# [Task goal]
Return all the entries below exactly, except for the images they hold.
——————
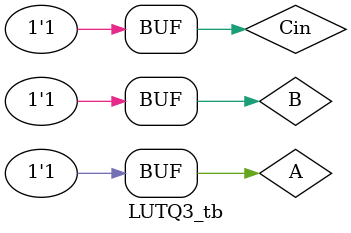
<source format=sv>
`timescale  1 ps / 1 ps

module LUTQ3_tb;
  
  logic S, Cout, O1, O2, O3, A, B, Cin;
  
  //Instanciate LUT2 module as AND, XOR and OR
  LUT2 #(.INIT(4'h8)) LUT2_AND1( .I0(A), .I1(B), .O(O1));
  LUT2 #(.INIT(4'h8)) LUT2_AND2( .I0(A), .I1(Cin), .O(O2));
  LUT2 #(.INIT(4'h8)) LUT2_AND3( .I0(B), .I1(Cin), .O(O3));
  LUT3 #(.INIT(8'h96))LUT3_XOR( .I0(A), .I1(B), .I2(Cin), .O(S));
  LUT3 #(.INIT(8'hFE)) LUT3_OR( .I0(O1), .I1(O2), .I2(O3), .O(Cout));
  
  initial
    begin
      
      //Generate waveform
      $dumpfile("fulladder.vcd");
      $dumpvars;
      
      //Create scenarios with 3 inputs
      A = 1'b0;
      B = 1'b0;
      Cin = 1'b0;
      #5;
      
      A = 1'b0;
      B = 1'b0;
      Cin = 1'b1;
      #5;

      A = 1'b0;
      B = 1'b1;
      Cin = 1'b0;
      #5;
      
      A = 1'b0;
      B = 1'b1;
      Cin = 1'b1;
      #5;

      A = 1'b1;
      B = 1'b0;
      Cin = 1'b0;
      #5;
      
      A = 1'b1;
      B = 1'b0;
      Cin = 1'b1;
      #5;

      A = 1'b1;
      B = 1'b1;
      Cin = 1'b0;
      #5;
      
      A = 1'b1;
      B = 1'b1;
      Cin = 1'b1;
      #5;
      
      end
  
    initial
    begin
      $display("                Tempo   Entradas LUTs      Saida");
      $display("                         A   B  Cin       S  Cout");
      $display("                ====   ==============  ==========");
      $monitor($time,"     %b   %b    %b        %b   %b", A, B, Cin, S, Cout);
    end
  
endmodule

</source>
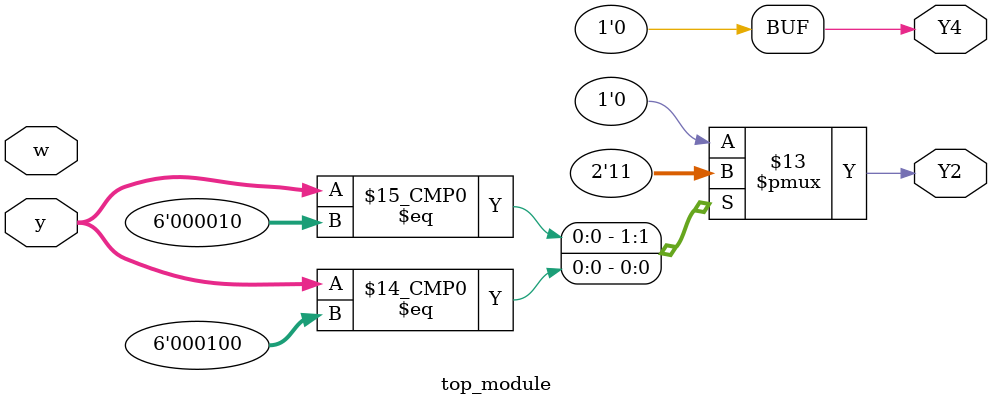
<source format=sv>
module top_module (
    input [6:1] y,
    input w,
    output reg Y2,
    output reg Y4
);

    always @(*) begin
        case(y)
            6'b000001: begin
                Y2 <= 0;
                Y4 <= 0;
            end
            6'b000010: begin
                Y2 <= 1'b1;
                Y4 <= 0;
            end
            6'b000100: begin
                Y2 <= 1'b1;
                Y4 <= 0;
            end
            6'b001000: begin
                Y2 <= 0;
                Y4 <= 0;
            end
            6'b010000: begin
                Y2 <= 0;
                Y4 <= 0;
            end
            6'b100000: begin
                Y2 <= 0;
                Y4 <= 0;
            end
            default: begin
                Y2 <= 0;
                Y4 <= 0;
            end
        endcase
    end

endmodule

</source>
——————
# [Written solution]
<source format=sv>
`timescale  1 ps / 1 ps

module LUTQ3_tb;
  
  logic S, Cout, O1, O2, O3, A, B, Cin;
  
  //Instanciate LUT2 module as AND, XOR and OR
  LUT2 #(.INIT(4'h8)) LUT2_AND1( .I0(A), .I1(B), .O(O1));
  LUT2 #(.INIT(4'h8)) LUT2_AND2( .I0(A), .I1(Cin), .O(O2));
  LUT2 #(.INIT(4'h8)) LUT2_AND3( .I0(B), .I1(Cin), .O(O3));
  LUT3 #(.INIT(8'h96))LUT3_XOR( .I0(A), .I1(B), .I2(Cin), .O(S));
  LUT3 #(.INIT(8'hFE)) LUT3_OR( .I0(O1), .I1(O2), .I2(O3), .O(Cout));
  
  initial
    begin
      
      //Generate waveform
      $dumpfile("fulladder.vcd");
      $dumpvars;
      
      //Create scenarios with 3 inputs
      A = 1'b0;
      B = 1'b0;
      Cin = 1'b0;
      #5;
      
      A = 1'b0;
      B = 1'b0;
      Cin = 1'b1;
      #5;

      A = 1'b0;
      B = 1'b1;
      Cin = 1'b0;
      #5;
      
      A = 1'b0;
      B = 1'b1;
      Cin = 1'b1;
      #5;

      A = 1'b1;
      B = 1'b0;
      Cin = 1'b0;
      #5;
      
      A = 1'b1;
      B = 1'b0;
      Cin = 1'b1;
      #5;

      A = 1'b1;
      B = 1'b1;
      Cin = 1'b0;
      #5;
      
      A = 1'b1;
      B = 1'b1;
      Cin = 1'b1;
      #5;
      
      end
  
    initial
    begin
      $display("                Tempo   Entradas LUTs      Saida");
      $display("                         A   B  Cin       S  Cout");
      $display("                ====   ==============  ==========");
      $monitor($time,"     %b   %b    %b        %b   %b", A, B, Cin, S, Cout);
    end
  
endmodule

</source>
<source format=sv>
module top_module (
    input [6:1] y,
    input w,
    output reg Y2,
    output reg Y4
);

    always @(*) begin
        case(y)
            6'b000001: begin
                Y2 <= 0;
                Y4 <= 0;
            end
            6'b000010: begin
                Y2 <= 1'b1;
                Y4 <= 0;
            end
            6'b000100: begin
                Y2 <= 1'b1;
                Y4 <= 0;
            end
            6'b001000: begin
                Y2 <= 0;
                Y4 <= 0;
            end
            6'b010000: begin
                Y2 <= 0;
                Y4 <= 0;
            end
            6'b100000: begin
                Y2 <= 0;
                Y4 <= 0;
            end
            default: begin
                Y2 <= 0;
                Y4 <= 0;
            end
        endcase
    end

endmodule

</source>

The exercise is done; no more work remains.